Japanese lender SFCG, whose creditors include Citigroup, filed for bankruptcy Protection today triggering a slump in financial stocks on concern the country’s deepening recession will cause more failures.
SFCG, which focuses on loans to small businesses, listed 338 billion yen ($3.6 billion) in liabilities, making it the biggest bankruptcy by a publicly traded Japanese company in almost seven years.
The firm owed Citigroup 71 billion yen as of July 31st, according to a filing by SFCG on October 27th.
An index tracking Japanese non-bank lenders slumped to the lowest since at least 1983 on concern that the worsening economy, forecast to contract a record 4 per cent in the fiscal year starting April 1st, will cause financing to dry up.
SFCG Chairman Kenshin Ohshima said getting funding became "almost impossible" after developer Urban Corp went bankrupt in August.

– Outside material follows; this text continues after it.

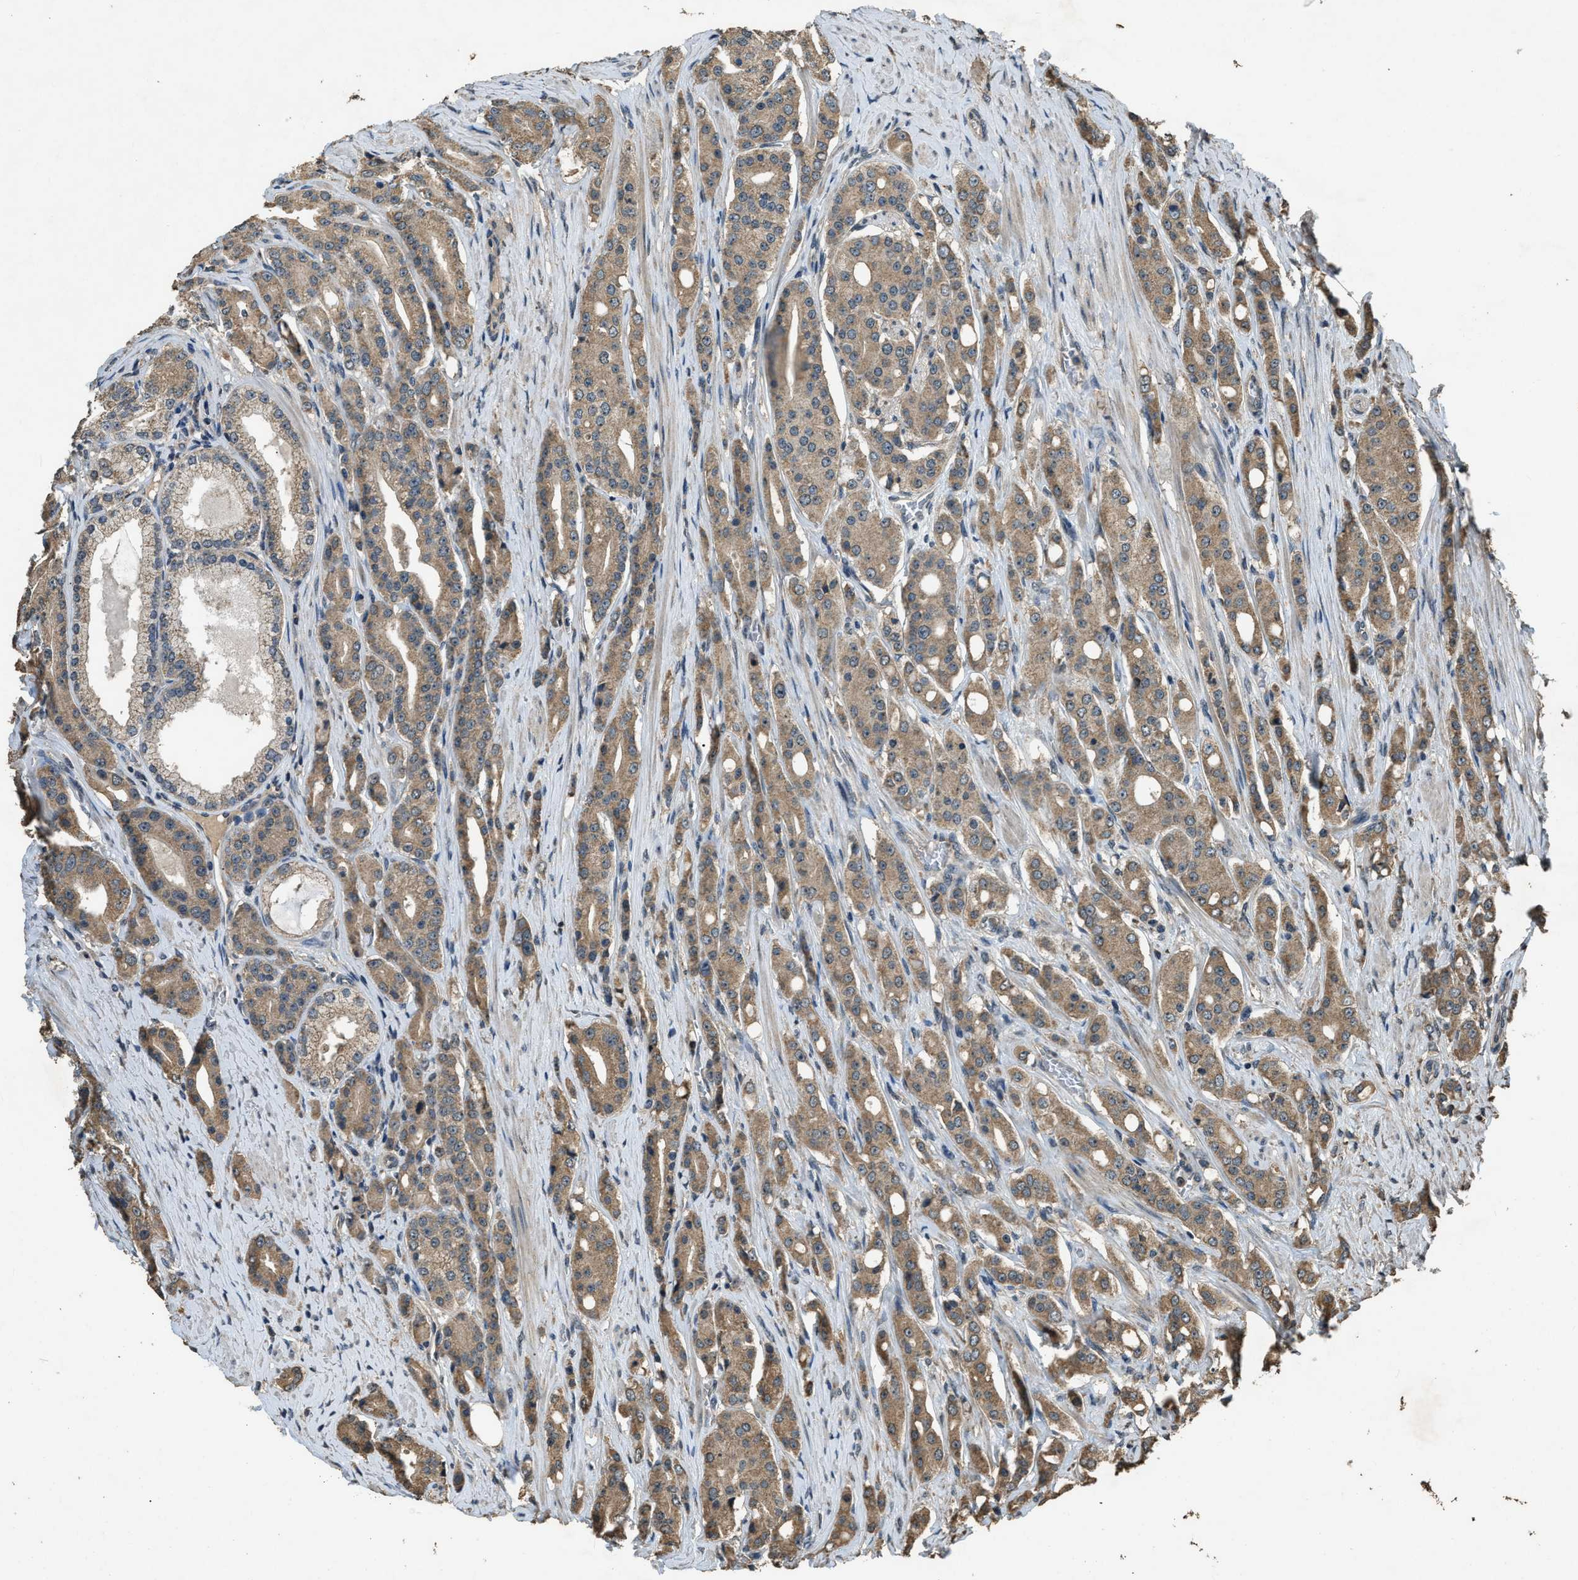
{"staining": {"intensity": "moderate", "quantity": ">75%", "location": "cytoplasmic/membranous"}, "tissue": "prostate cancer", "cell_type": "Tumor cells", "image_type": "cancer", "snomed": [{"axis": "morphology", "description": "Adenocarcinoma, High grade"}, {"axis": "topography", "description": "Prostate"}], "caption": "Immunohistochemistry micrograph of neoplastic tissue: human prostate cancer stained using immunohistochemistry reveals medium levels of moderate protein expression localized specifically in the cytoplasmic/membranous of tumor cells, appearing as a cytoplasmic/membranous brown color.", "gene": "DENND6B", "patient": {"sex": "male", "age": 71}}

"Up until now, bankruptcies were concentrated in the real estate and construction sectors, but the trend has widened to collapses across a broad range of industries," said Nobuo Tomoda, an analyst at credit and bankruptcy research firm Tokyo Shoko Research.
"It's getting harder to obtain funds." A record 33 publicly traded companies in Japan declared bankruptcy last year as banks trimmed lending and consumer spending dropped.
Hiroshima-based Urban filed for protection with 255.8 billion in liabilities on Aug. 13, the biggest failure last year among Japan-based companies.
Total corporate bankruptcies rose 15.8 per cent to 1,360 cases in January, the eighth monthly increase.